One big bowl of Yak-a-mein Soup, a.k.a. Old Sober, cures even the most vicious hangovers

Apr 10, 2013 12:29 GMT  ·  By

During one of the latest meetings of the American Chemical Society, a team of researchers went public with the news that, when it comes to curing even the most vicious of hangovers, one big bowl of beef and noodle broth pretty much trumps all other remedies.

Before anyone reaches for the phone looking to order whatever beef and noodle soup is the first listed on a menu they happen to have lying around, it has to be said that the broth now said to cure hangovers is actually an Asian recipe.

Its official name is Yak-a-mein Soup (spellings such as Yakmein, Yaka-mein and Yak-a-Men are also used by some), yet most of the people who have had the chance to give it a try during their hour of need refer to it as Old Sober.

■ ■ ■ ■ ■

* _Try it_
Continue the article about Yak-a-mein Soup from the point where it stops. The items after this point are separate material with no connection to the text about the hangover soup.

■ ■ ■ ■ ■

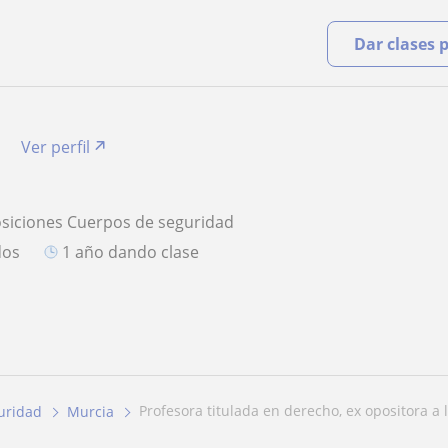
Dar clases 
a
Ver perfil
osiciones Cuerpos de seguridad
dos
1 año dando clase
profesora titulada en derecho, ex opositora a l
uridad
Murcia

■ ■ ■ ■ ■

* _Result_
Specialists explain that this particular broth owes its ability to fight hangovers to its having a perfectly balanced mixture of salts, proteins, carbohydrates and micronutrients, all of which are precisely what one hangover-affected mind needs.

“Although recipes vary, Yak-a-mein typically is made with a salty beef-and-soy-sauce-based broth; a carbohydrate source like noodles; protein from beef, chicken or shrimp; onions or chopped scallions; and sliced hard-boiled egg,” reads the official website for the American Chemical Society.

Furthermore, “Vendors often sell the soup from sidewalk carts during New Orleans festivals, and some restaurants have their own signature recipes.”

By the looks of it, the people living in New Orleans are the ones who more often resort to this hangover cure.

Thus, it is being said that they developed a taste for Yak-a-mein Soup after local soldiers stationed in Korea back in the 1950s brought the recipe back home and taught their friends and relatives all about the perks of consuming this dish.

“Folklore has it that American soldiers from New Orleans stationed in Korea in the 1950s learned to appreciate Yak-a-mein on the morning after, and brought a taste for it back home.”

“It may be a good example of intuitive science — an effective remedy, and with the scientific basis revealed only years later,” specialist Alyson E. Mitchell, Ph.D explains.